President Biden’s Middle East policy reflects the worldview of his top foreign policy and national security team, most notably Secretary of State, Antony Blinken, who has been President Biden’s most influential advisor since 2002-2008 (similar to Secretary Baker’s influence on President Bush) when Blinken was the Democratic Staff Director on the Senate Foreign Relations Committee.
Other leading members of the team are Jake Sullivan, the National Security Advisor, William Burns, the CIA Director, and Avril Haines, the Director of National Intelligence. They – like Blinken – played a key role in shaping President Obama’s Middle East policy.
For instance, they were instrumental in carving the 2015 nuclear accord with Iran (JCPOA), which followed the US embrace of Iran’s Ayatollahs (Shiite terrorism), while demoting the stature of the pro-US Saudis, the UAE, and Bahrain. This has intensified the existential threat to these regimes, injuring the US’ strategic reliability, and driving its traditional Arab allies closer to China and Russia.
In 2009-2012, they supported the ascension to power of Egypt’s anti-Western Muslim Brotherhood (Sunni terrorism), while turning their backs on the pro-US President Mubarak.
They cuddled the Palestinians, pressured Israel, and promoted the establishment of a Palestinian state, disregarding the Palestinian track record, which has made the Palestinians the role model of intra-Arab subversion, terrorism, and ingratitude.
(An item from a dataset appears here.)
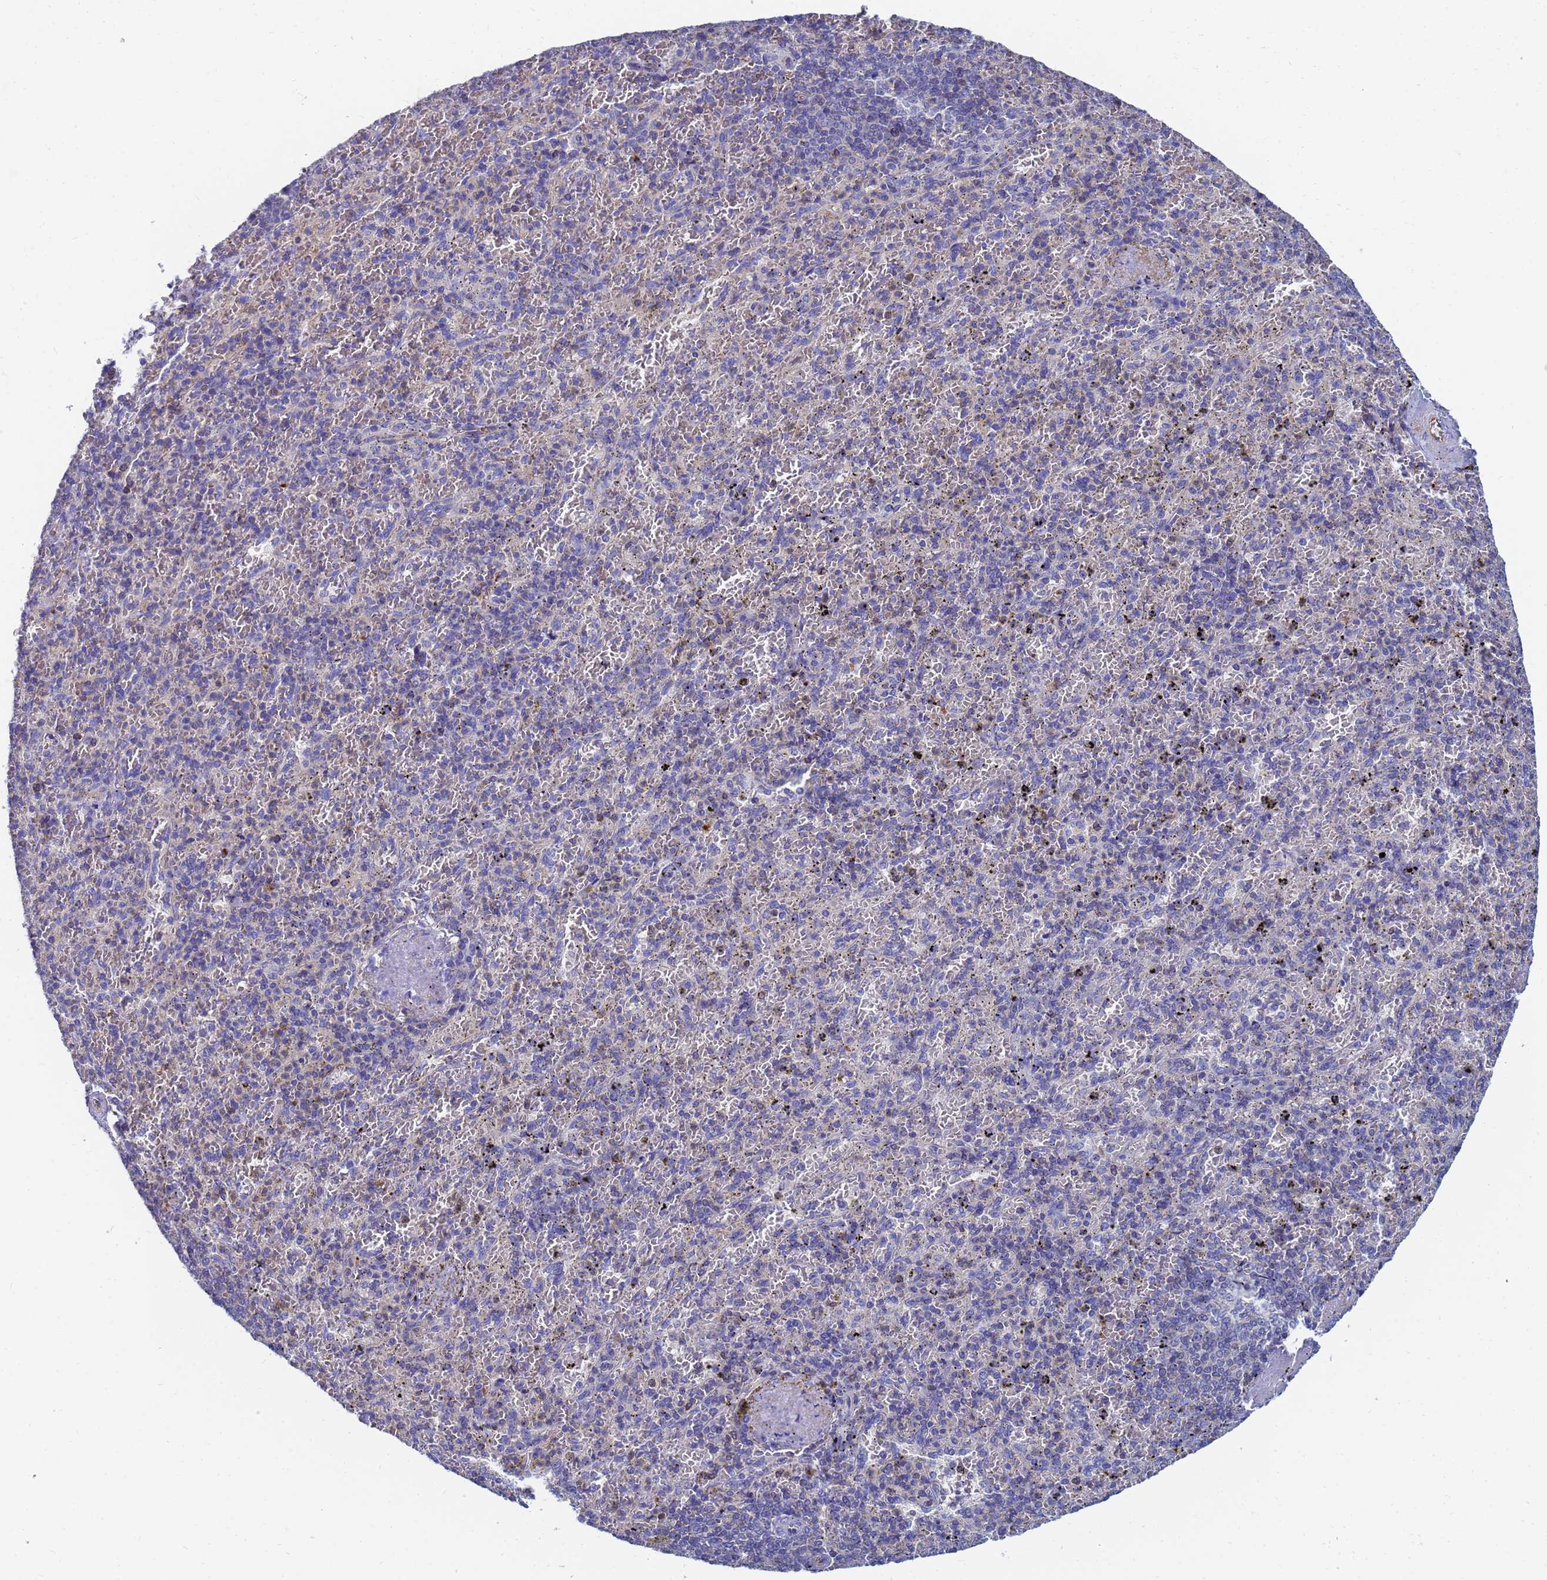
{"staining": {"intensity": "negative", "quantity": "none", "location": "none"}, "tissue": "spleen", "cell_type": "Cells in red pulp", "image_type": "normal", "snomed": [{"axis": "morphology", "description": "Normal tissue, NOS"}, {"axis": "topography", "description": "Spleen"}], "caption": "A histopathology image of spleen stained for a protein demonstrates no brown staining in cells in red pulp. The staining was performed using DAB (3,3'-diaminobenzidine) to visualize the protein expression in brown, while the nuclei were stained in blue with hematoxylin (Magnification: 20x).", "gene": "GCHFR", "patient": {"sex": "male", "age": 82}}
In addition, the Biden team participated in the orchestration of the 2011 US-led military offensive against Qadhafi, which aimed to topple Qadhafi for slaughtering his opponents and squashing human rights. However, the demise (lynching) of Qadhafi transformed Libya into a regional and global platform of Islamic terrorism and ruthless violations of human rights, igniting a series of Libyan civil wars with Russian, Turkish, Egyptian, Emirati, Saudi, Qatari, French, and Italian military involvement.